2. It is short and intentional
For a product launch, sixty to ninety seconds is the sweet spot for social and landing pages. If you need a longer cut for sales teams or investors, produce it separately. But your primary launch video should be tight, fast, and end with a clear call to action.
3. It is built for the platform
A video made for your website does not automatically work for Instagram or LinkedIn. Think about where your audience will see it first and design accordingly. Vertical formats for mobile, captions for silent viewing, and a strong opening frame that works even without audio.
4. It matches your brand voice
Playful SaaS brands should have playful launch videos.

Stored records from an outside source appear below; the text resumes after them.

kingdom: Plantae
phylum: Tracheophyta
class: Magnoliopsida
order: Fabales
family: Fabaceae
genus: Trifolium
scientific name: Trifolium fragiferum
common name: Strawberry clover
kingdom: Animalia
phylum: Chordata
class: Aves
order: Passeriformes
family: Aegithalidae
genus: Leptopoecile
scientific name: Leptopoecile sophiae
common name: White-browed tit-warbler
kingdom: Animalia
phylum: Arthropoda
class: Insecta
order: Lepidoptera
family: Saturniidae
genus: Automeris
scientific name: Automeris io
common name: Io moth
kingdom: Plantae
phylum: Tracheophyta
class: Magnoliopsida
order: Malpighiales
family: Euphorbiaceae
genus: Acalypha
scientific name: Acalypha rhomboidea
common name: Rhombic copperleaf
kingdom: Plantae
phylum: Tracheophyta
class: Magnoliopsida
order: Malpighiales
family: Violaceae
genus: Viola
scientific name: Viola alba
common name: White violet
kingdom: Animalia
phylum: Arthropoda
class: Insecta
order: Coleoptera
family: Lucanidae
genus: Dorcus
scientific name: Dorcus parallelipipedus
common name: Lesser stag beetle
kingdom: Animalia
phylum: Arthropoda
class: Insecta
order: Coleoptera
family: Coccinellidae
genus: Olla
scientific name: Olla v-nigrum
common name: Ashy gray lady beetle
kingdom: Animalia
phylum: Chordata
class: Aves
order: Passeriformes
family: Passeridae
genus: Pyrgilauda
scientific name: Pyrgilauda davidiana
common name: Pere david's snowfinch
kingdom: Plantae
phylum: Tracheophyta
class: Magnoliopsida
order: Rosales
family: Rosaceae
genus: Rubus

Enterprise products might need a more polished, credibility-focused approach. The visual language, the music, the script tone and all of it should feel consistent with everything else your brand puts out.
Video Formats That Work for Product Launches
There is no single right format. The best choice depends on your product, audience, and goals. Some formats that consistently work well:
• Explainer videos: Walk viewers through what the product does and why it matters
• Demo videos: Show the product in use with real interface footage
• Founder story videos: Put a face to the brand and build an emotional connection
• Teaser clips: Build anticipation before the full launch with short, mysterious previews
• Customer testimonials: If you have early users, let them do the talking
The ROI Case for Launch Videos
If budget is the hesitation, consider this: product launch videos are not a one-time use asset. It lives on your website homepage. It runs as a paid ad. It gets clipped into social content. It is embedded in sales emails and investor decks. The production cost is spread across a dozen use cases.
Brands that invest in launch video consistently report higher engagement, longer time on page, improved ad performance, and better conversion rates on landing pages. The math usually works in favour of producing the video.
Where to Start
You do not need a Hollywood budget to make a great launch video. You need a clear script, a strong concept, and the right production partner who understands your product and your audience.
Start by asking yourself: if someone watched this video with no prior knowledge of our brand, would they understand what we do, why it matters, and what to do next? If the answer is yes, you have a good launch video. If not, keep refining.
The press release is not going anywhere. But if it is the only thing carrying your next product launch, you are leaving a lot on the table.